Mark brought up (in email) an interesting optimization technique using GCC 3:
I came across an interesting optimization that is GCC specific but quite clever.
In lots of places in the Linux kernel you will see something like:
> > > >
> ```
> p = get_some_object();
> if (unlikely(p == NULL))
> {
> kill_random_process();
> return (ESOMETHING);
> }
>
> do_stuff(p);
>
> ```
>
The conditional is clearly an error path and as such means it is rarely taken. This is actually a macro defined like this:
> > > >
> ```
> #define unlikely(b) __builtin_expect(b, 0)
>
> ```
>
On newer versions of GCC this tells the compiler to expect the condition not to be taken. You could also tell the compiler that the branch is likely to be taken:
> > > >
> ```
> #define likely(b) __builtin_expect(b, 1)
>
> ```
>
So how does this help GCC anyhow? Well, on some architectures (PowerPC) there is actually a bit in the branch instruction to tell the CPU's speculative execution unit if the branch is likely to be taken. On other architectures it avoids conditional branches to make the “fast path” branch free (with -freorder-blocks).

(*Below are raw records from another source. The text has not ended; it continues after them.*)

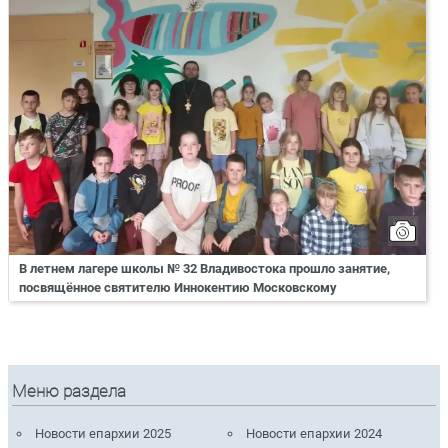
В летнем лагере школы № 32 Владивостока прошло занятие,
посвящённое святителю Иннокентию Московскому
Меню раздела
Новости епархии 2025
Новости епархии 2024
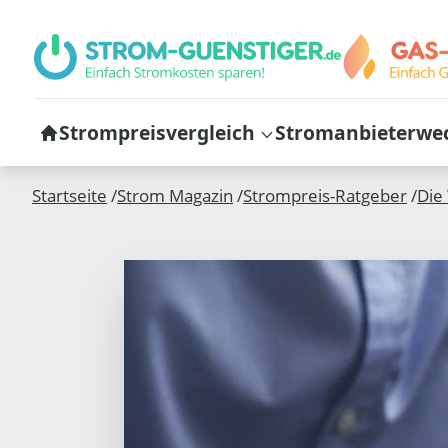
Strompreisvergleich
Stromanbieterwe
Startseite
/
Strom Magazin
/
Strompreis-Ratgeber
/
Die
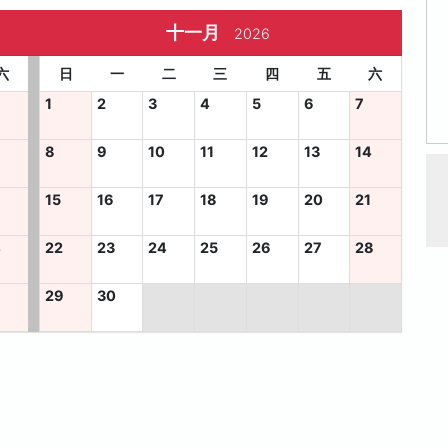
十一月
2026
六
日
一
二
三
四
五
六
1
2
3
4
5
6
7
8
9
10
11
12
13
14
15
16
17
18
19
20
21
4
22
23
24
25
26
27
28
29
30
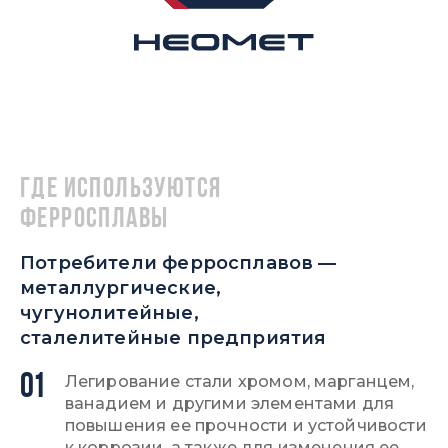
Где используются
ферросплавы
Потребители ферросплавов —
металлургические,
чугунолитейные,
сталелитейные предприятия
01
Легирование стали хромом, марганцем,
ванадием и другими элементами для
повышения ее прочности и устойчивости
к коррозии, а также для изменения ее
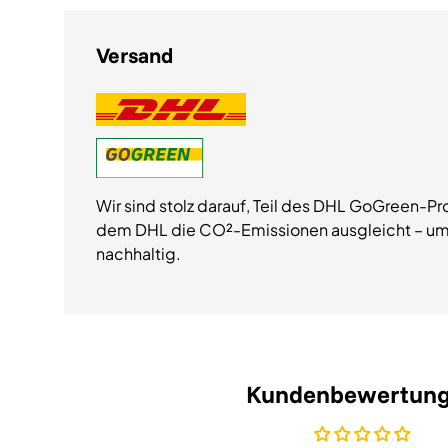
Versand
Wir sind stolz darauf, Teil des DHL GoGreen-Pr
dem DHL die CO²-Emissionen ausgleicht – um
nachhaltig.
Kundenbewertun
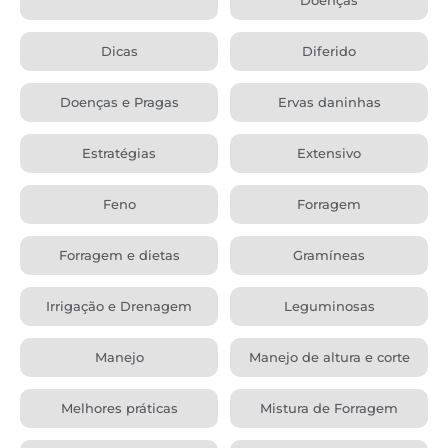
Dicas
Diferido
Doenças e Pragas
Ervas daninhas
Estratégias
Extensivo
Feno
Forragem
Forragem e dietas
Gramíneas
Irrigação e Drenagem
Leguminosas
Manejo
Manejo de altura e corte
Melhores práticas
Mistura de Forragem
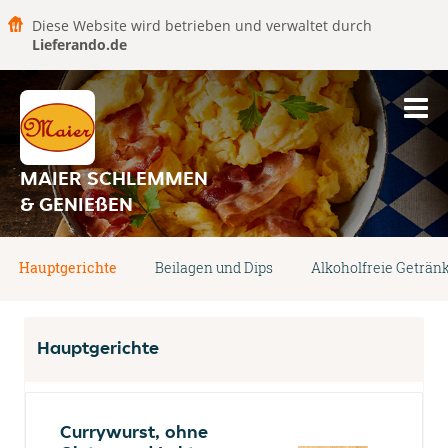
Diese Website wird betrieben und verwaltet durch
Lieferando.de
MAIER SCHLEMMEN
& GENIEßEN
Hauptgerichte
Beilagen und Dips
Alkoholfreie Geträn
Hauptgerichte
Currywurst, ohne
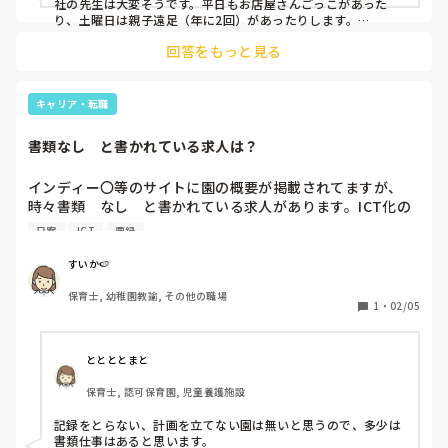
社の先生は大変そうです。平日もお店屋さんごっこがあった
り、土曜日は親子遠足（年に2回）があったりします。

体操もリトミックも外部ではなくて正社が指導します。

回答をもっと見る
行事の見直しなどもしない感じですね。

パート内では見直しが必要なことは話してはいるのですが、正
社が少ないので疑問に思う暇もなく、、、みたいな感じです💦
前いた園は見直しもその都度していたりしたのであまり良いと
キャリア・転職
は思えません😣
書類なし　と書かれている求人は？
インディー〇等のサイトに園の概要が掲載されてますが、
時々書類　なし　と書かれている求人があります。ICT化の
意味のなしなのか、ほぼなしなのか、書類業務をする職員が
日案
ICT
要録
いるのか謎です。

前職では幼稚園型こども園でしたが、連絡帳、年カリ、その
すいか🍉
日やる事を書くのみの週案、月の目標のみを書く月案、要
保育士, 幼稚園教諭, その他の職場
録、面談児の個別書類、クラスだよりが主でした。

1
・
02/05
自分的には上記の様な内容であればいいなーとは思うのです
が、月案、日案、週案、年カリ、児童票、個別計画等もっと
細かく分かれている園も多いですよね。

ととととまと
保育士, 認可保育園, 児童養護施設
実際に正社員若しくはフルパートの方で担任を持っていて書
類ほぼなし、簡易的な方はいますか？
記録をとらない、計画を立てない園は無いと思うので、多少は
書類仕事はあると思います。
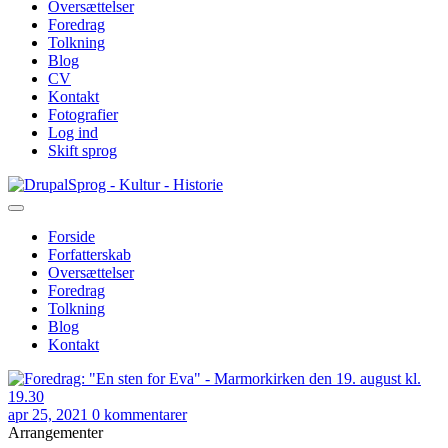
Oversættelser
Foredrag
Tolkning
Blog
CV
Kontakt
Fotografier
Log ind
Skift sprog
Gå
Sprog - Kultur - Historie
til
hovedindhold
Forside
Forfatterskab
Primær
Oversættelser
navigation
Foredrag
Tolkning
Blog
Kontakt
apr 25, 2021
0 kommentarer
Arrangementer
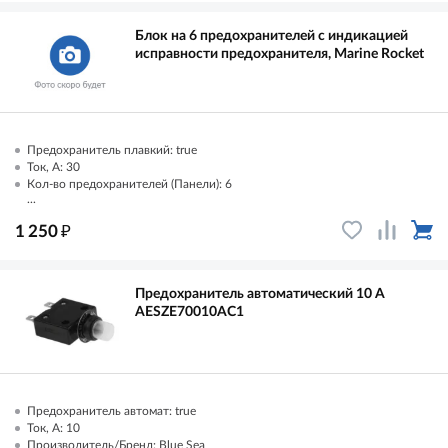
Блок на 6 предохранителей с индикацией
исправности предохранителя, Marine Rocket
Предохранитель плавкий: true
Ток, А: 30
Кол-во предохранителей (Панели): 6
...
₽
1 250
Предохранитель автоматический 10 А
AESZE70010AC1
Предохранитель автомат: true
Ток, А: 10
Производитель/Бренд: Blue Sea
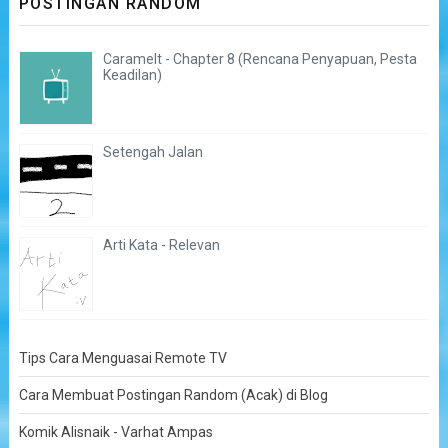
POSTINGAN RANDOM
Caramelt - Chapter 8 (Rencana Penyapuan, Pesta
Keadilan)
Setengah Jalan
Arti Kata - Relevan
Tips Cara Menguasai Remote TV
Cara Membuat Postingan Random (Acak) di Blog
Komik Alisnaik - Varhat Ampas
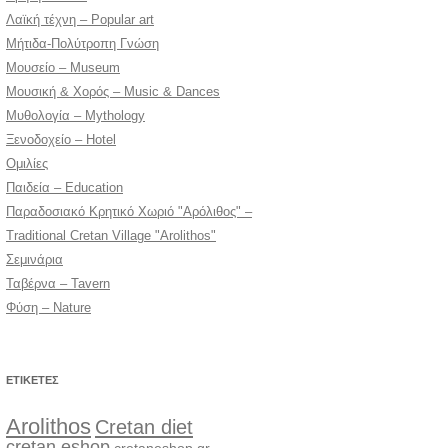
Λαϊκή τέχνη – Popular art
Μήτιδα-Πολύτροπη Γνώση
Μουσείο – Museum
Μουσική & Χορός – Music & Dances
Μυθολογία – Mythology
Ξενοδοχείο – Hotel
Ομιλίες
Παιδεία – Education
Παραδοσιακό Κρητικό Χωριό "Αρόλιθος" –
Traditional Cretan Village "Arolithos"
Σεμινάρια
Ταβέρνα – Tavern
Φύση – Nature
ΕΤΙΚΈΤΕΣ
Arolithos
Cretan diet
cretan eshop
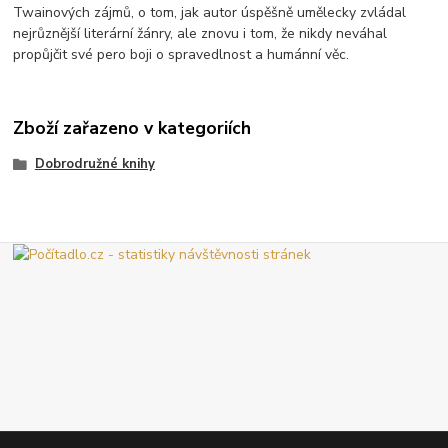
Twainových zájmů, o tom, jak autor úspěšně umělecky zvládal
nejrůznější literární žánry, ale znovu i tom, že nikdy neváhal
propůjčit své pero boji o spravedlnost a humánní věc.
Zboží zařazeno v kategoriích
Dobrodružné knihy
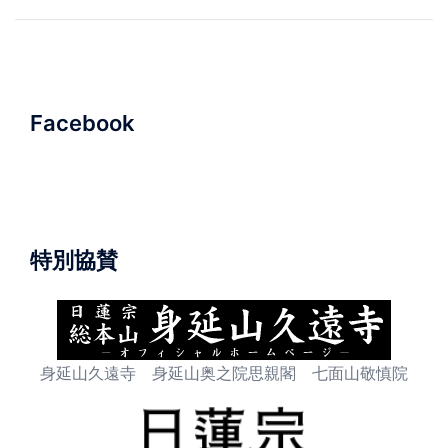
稿
ナ
ビ
ゲ
ー
Facebook
シ
ョ
ン
特別協賛
身延山久遠寺 身延山奥之院思親閣 七面山敬慎院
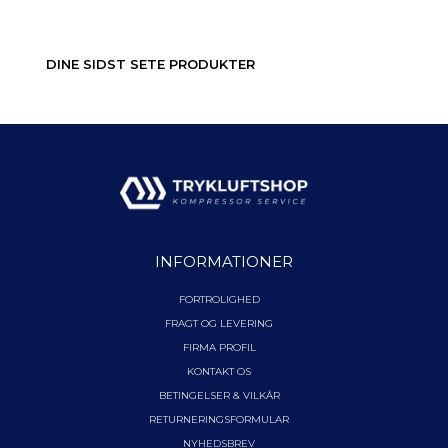
DINE SIDST SETE PRODUKTER
INFORMATIONER
FORTROLIGHED
FRAGT OG LEVERING
FIRMA PROFIL
KONTAKT OS
BETINGELSER & VILKÅR
RETURNERINGSFORMULAR
NYHEDSBREV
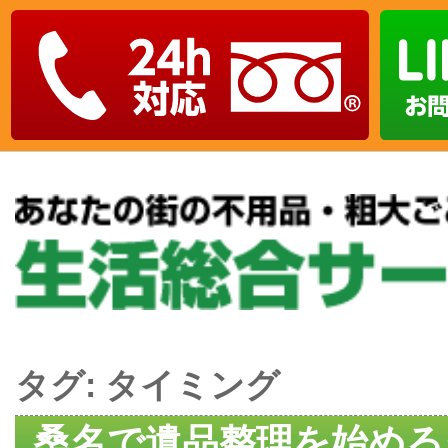
タグ:
タイミング
桑名で遺品整理を始める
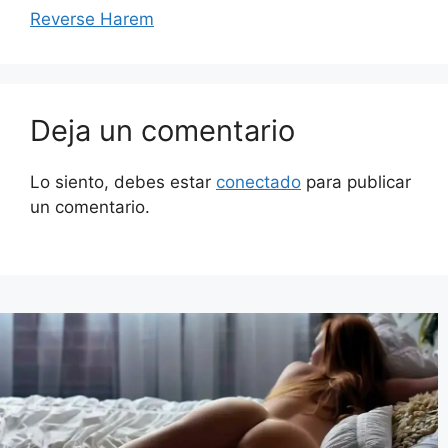
Reverse Harem
Deja un comentario
Lo siento, debes estar
conectado
para publicar
un comentario.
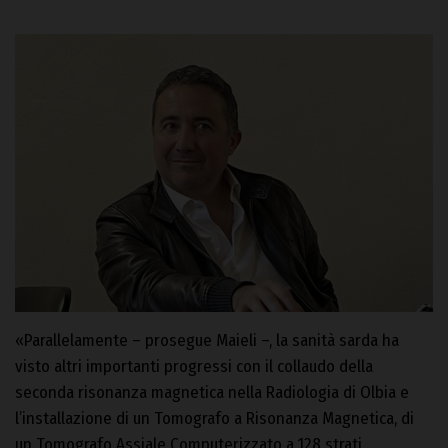
«Parallelamente – prosegue Maieli –, la sanità sarda ha
visto altri importanti progressi con il collaudo della
seconda risonanza magnetica nella Radiologia di Olbia e
l’installazione di un Tomografo a Risonanza Magnetica, di
un Tomografo Assiale Computerizzato a 128 strati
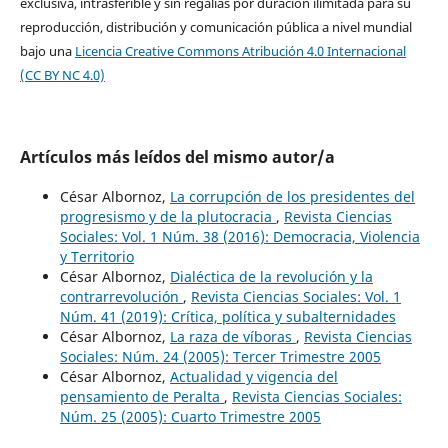
exclusiva, intrasferible y sin regalías por duración ilimitada para su
reproducción, distribución y comunicación pública a nivel mundial
bajo una
Licencia Creative Commons Atribución 4.0 Internacional
(CC BY NC 4.0)
Artículos más leídos del mismo autor/a
César Albornoz,
La corrupción de los presidentes del
progresismo y de la plutocracia
,
Revista Ciencias
Sociales: Vol. 1 Núm. 38 (2016): Democracia, Violencia
y Territorio
César Albornoz,
Dialéctica de la revolución y la
contrarrevolución
,
Revista Ciencias Sociales: Vol. 1
Núm. 41 (2019): Crítica, política y subalternidades
César Albornoz,
La raza de víboras
,
Revista Ciencias
Sociales: Núm. 24 (2005): Tercer Trimestre 2005
César Albornoz,
Actualidad y vigencia del
pensamiento de Peralta
,
Revista Ciencias Sociales:
Núm. 25 (2005): Cuarto Trimestre 2005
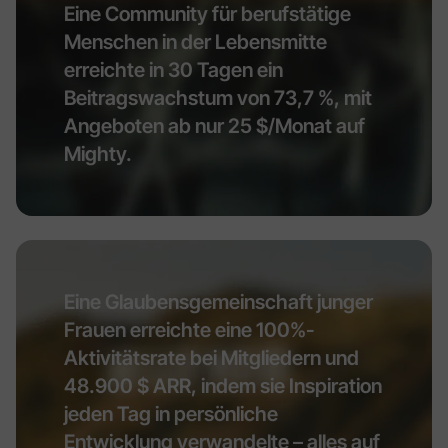
Eine Community für berufstätige
Menschen in der Lebensmitte
erreichte in 30 Tagen ein
Beitragswachstum von 73,7 %, mit
Angeboten ab nur 25 $/Monat auf
Mighty.
Eine Glaubensgemeinschaft junger
Frauen erreichte eine 100%-
Aktivitätsrate bei Mitgliedern und
48.900 $ ARR, indem sie Inspiration
jeden Tag in persönliche
Entwicklung verwandelte – alles auf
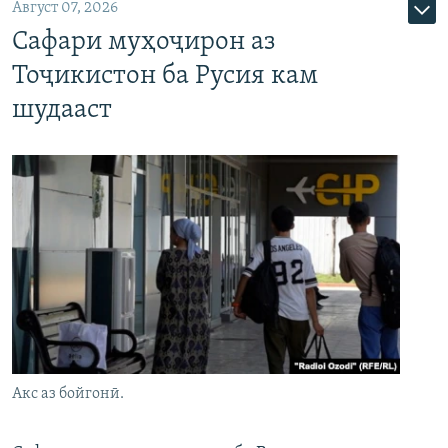
Август 07, 2026
Сафари муҳоҷирон аз
Тоҷикистон ба Русия кам
шудааст
Акс аз бойгонӣ.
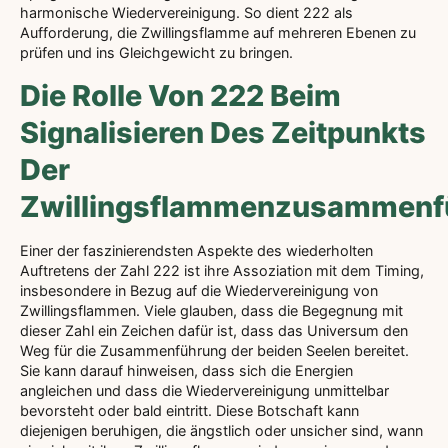
harmonische Wiedervereinigung. So dient 222 als
Aufforderung, die Zwillingsflamme auf mehreren Ebenen zu
prüfen und ins Gleichgewicht zu bringen.
Die Rolle Von 222 Beim
Signalisieren Des Zeitpunkts
Der
Zwillingsflammenzusammenf
Einer der faszinierendsten Aspekte des wiederholten
Auftretens der Zahl 222 ist ihre Assoziation mit dem Timing,
insbesondere in Bezug auf die Wiedervereinigung von
Zwillingsflammen. Viele glauben, dass die Begegnung mit
dieser Zahl ein Zeichen dafür ist, dass das Universum den
Weg für die Zusammenführung der beiden Seelen bereitet.
Sie kann darauf hinweisen, dass sich die Energien
angleichen und dass die Wiedervereinigung unmittelbar
bevorsteht oder bald eintritt. Diese Botschaft kann
diejenigen beruhigen, die ängstlich oder unsicher sind, wann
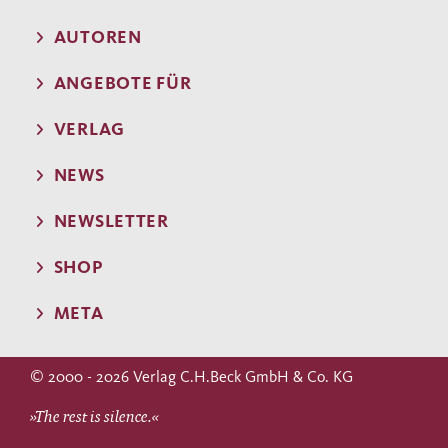
AUTOREN
ANGEBOTE FÜR
VERLAG
NEWS
NEWSLETTER
SHOP
META
© 2000 - 2026 Verlag C.H.Beck GmbH & Co. KG
»The rest is silence.«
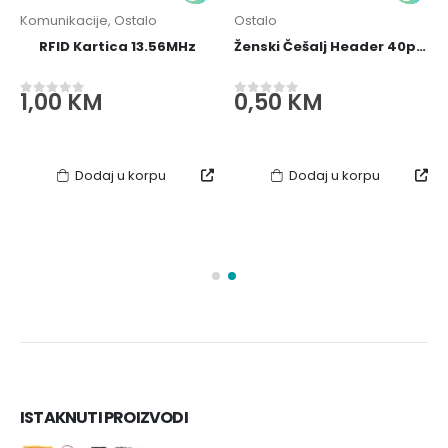
Komunikacije
,
Ostalo
Ostalo
RFID Kartica 13.56MHz
Ženski Češalj Header 40pin 2.54mm
1,00
KM
0,50
KM
0
out of 5
0
out of 5
Dodaj u korpu
Dodaj u korpu
ISTAKNUTI PROIZVODI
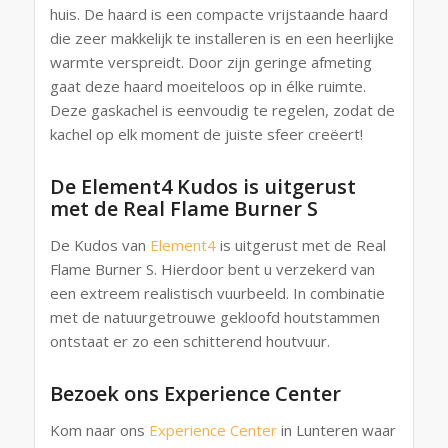
huis. De haard is een compacte vrijstaande haard
die zeer makkelijk te installeren is en een heerlijke
warmte verspreidt. Door zijn geringe afmeting
gaat deze haard moeiteloos op in élke ruimte.
Deze gaskachel is eenvoudig te regelen, zodat de
kachel op elk moment de juiste sfeer creëert!
De Element4 Kudos is uitgerust
met de Real Flame Burner S
De Kudos van
Element4
is uitgerust met de Real
Flame Burner S. Hierdoor bent u verzekerd van
een extreem realistisch vuurbeeld. In combinatie
met de natuurgetrouwe gekloofd houtstammen
ontstaat er zo een schitterend houtvuur.
Bezoek ons Experience Center
Kom naar ons
Experience Center
in Lunteren waar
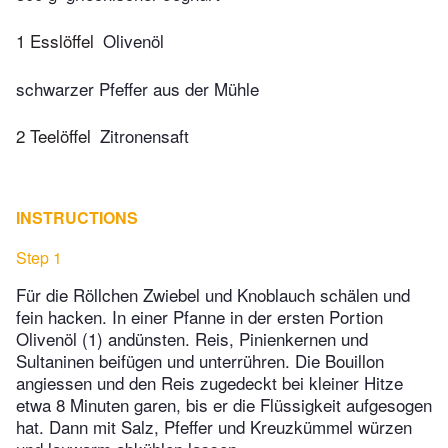
1 Esslöffel
Olivenöl
schwarzer Pfeffer aus der Mühle
2 Teelöffel
Zitronensaft
INSTRUCTIONS
Step 1
Für die Röllchen Zwiebel und Knoblauch schälen und
fein hacken. In einer Pfanne in der ersten Portion
Olivenöl (1) andünsten. Reis, Pinienkernen und
Sultaninen beifügen und unterrühren. Die Bouillon
angiessen und den Reis zugedeckt bei kleiner Hitze
etwa 8 Minuten garen, bis er die Flüssigkeit aufgesogen
hat. Dann mit Salz, Pfeffer und Kreuzkümmel würzen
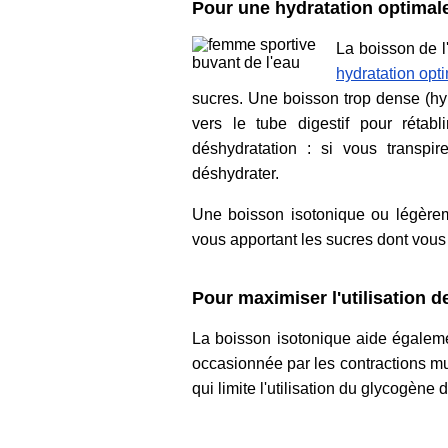
Pour une hydratation optimal
La boisson de l
hydratation opt
sucres. Une boisson trop dense (h
vers le tube digestif pour rétabli
déshydratation : si vous transpi
déshydrater.
Une boisson isotonique ou légèrem
vous apportant les sucres dont vous
Pour maximiser l'utilisation 
La boisson isotonique aide égaleme
occasionnée par les contractions m
qui limite l'utilisation du glycogène 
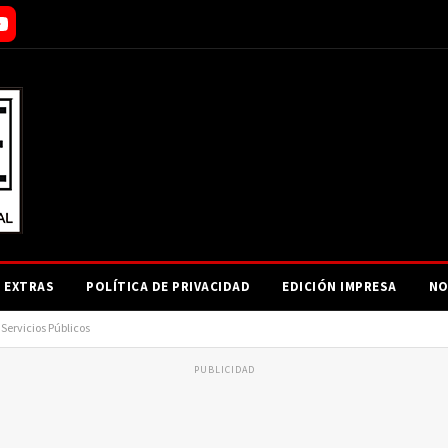
EXTRAS
POLÍTICA DE PRIVACIDAD
EDICIÓN IMPRESA
NO
Servicios Públicos
PUBLICIDAD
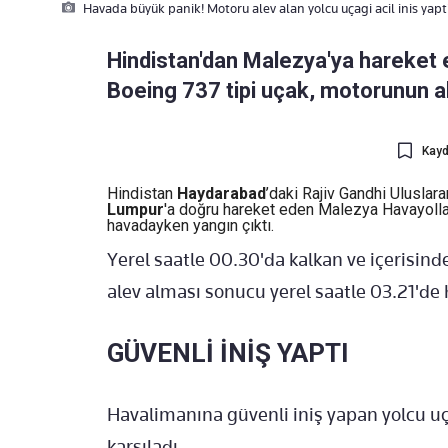
Havada büyük panik! Motoru alev alan yolcu uçagi acil inis yapt
Hindistan'dan Malezya'ya hareket 
Boeing 737 tipi uçak, motorunun al
Kayd
Hindistan
Haydarabad
’daki Rajiv Gandhi Uluslar
Lumpur
'a doğru hareket eden Malezya Havayollar
havadayken yangın çıktı.
Yerel saatle 00.30'da kalkan ve içerisi
alev alması sonucu yerel saatle 03.21'de
GÜVENLİ İNİŞ YAPTI
Havalimanına güvenli iniş yapan yolcu uç
karşıladı.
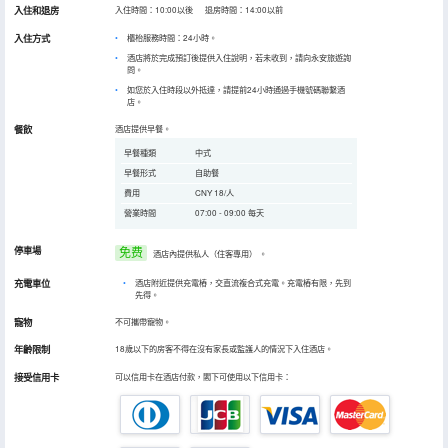
入住和退房
入住時間：10:00以後 退房時間：14:00以前
入住方式
櫃枱服務時間：24小時。
酒店將於完成預訂後提供入住說明，若未收到，請向永安旅遊詢
問。
如您於入住時段以外抵達，請提前24小時通過手機號碼聯繫酒
店。
餐飲
酒店提供早餐。
早餐種類
中式
早餐形式
自助餐
費用
CNY 18/人
營業時間
07:00 - 09:00 每天
停車場
免费
酒店內提供私人（住客專用）
。
充電車位
•
酒店附近提供充電樁，交直流複合式充電。充電樁有限，先到
先得。
寵物
不可攜帶寵物。
年齡限制
18歲以下的房客不得在沒有家長或監護人的情況下入住酒店。
接受信用卡
可以信用卡在酒店付款，閣下可使用以下信用卡：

I was curious to see if this would actually help any, so I found a machine that had GCC 3 installed (swift), compiled a version of mod_blog [1] with profiling information, ran it, found a function that looked good to speed up, added some calls to __builtin_expect(), reran the code and got a rather encouragine interesting result.
I then reran the code, and got a completely different result.
In fact, each time I run the code, the profiling information I get is nearly useless—well, to a degree. For instance one run:
Table: Each sample counts as 0.01 seconds. % time cumulative seconds self seconds calls self ms/call total ms/call name ------------------------------ 100.00 0.01 0.01 119529 0.00 0.00 line_ioreq 0.00 0.01 0.00 141779 0.00 0.00 BufferIOCtl 0.00 0.01 0.00 60991 0.00 0.00 line_readchar 0.00 0.01 0.00 59747 0.00 0.00 ht_readchar
Then another run:
Table: Each sample counts as 0.01 seconds. % time cumulative seconds self seconds calls self ms/call total ms/call name ------------------------------ 33.33 0.01 0.01 119529 0.00 0.00 line_ioreq 33.33 0.02 0.01 60991 0.00 0.00 line_readchar 33.33 0.03 0.01 21200 0.00 0.00 ufh_write 0.00 0.03 0.00 141779 0.00 0.00 BufferIOCtl
Yet another run:
Table: Each sample counts as 0.01 seconds. no time accumulated % time cumulative seconds self seconds calls self ms/call total ms/call name ------------------------------ 0.00 0.00 0.00 141779 0.00 0.00 BufferIOCtl 0.00 0.00 0.00 119529 0.00 0.00 line_ioreq 0.00 0.00 0.00 60991 0.00 0.00 line_readchar 0.00 0.00 0.00 59747 0.00 0.00 ht_readchar
And still another one:
Table: Each sample counts as 0.01 seconds. % time cumulative seconds self seconds calls self ms/call total ms/call name ------------------------------ 50.00 0.01 0.01 60991 0.00 0.00 line_readchar 50.00 0.02 0.01 1990 0.01 0.01 HtmlParseNext 0.00 0.02 0.00 141779 0.00 0.00 BufferIOCtl 0.00 0.02 0.00 119529 0.00 0.00 line_ioreq
Like I said, nearly useless. Sure, there are the usual suspects, like BufferIOCtl() and line_ioreq(), but it's impossible to say what improvements I'm getting by doing this. And by today's standards, swift isn't a fast machine being only (only!) a 1.3GHz (gigaHertz) Pentium III with half a gig of RAM (Random Access Memory). I could only imagine the impossibility of profiling under a faster machine, or even imagining what could be profiled under a faster machine.
I have to wonder what the Linux guys are smoking to even think, in the grand scheme of things, if __builtin_expect() will even improve things all that much.
Unless they have access to better profiling mechanics than I do.
Looks like I might have to find a slower machine to get a better feel for how to improve the speed of the program.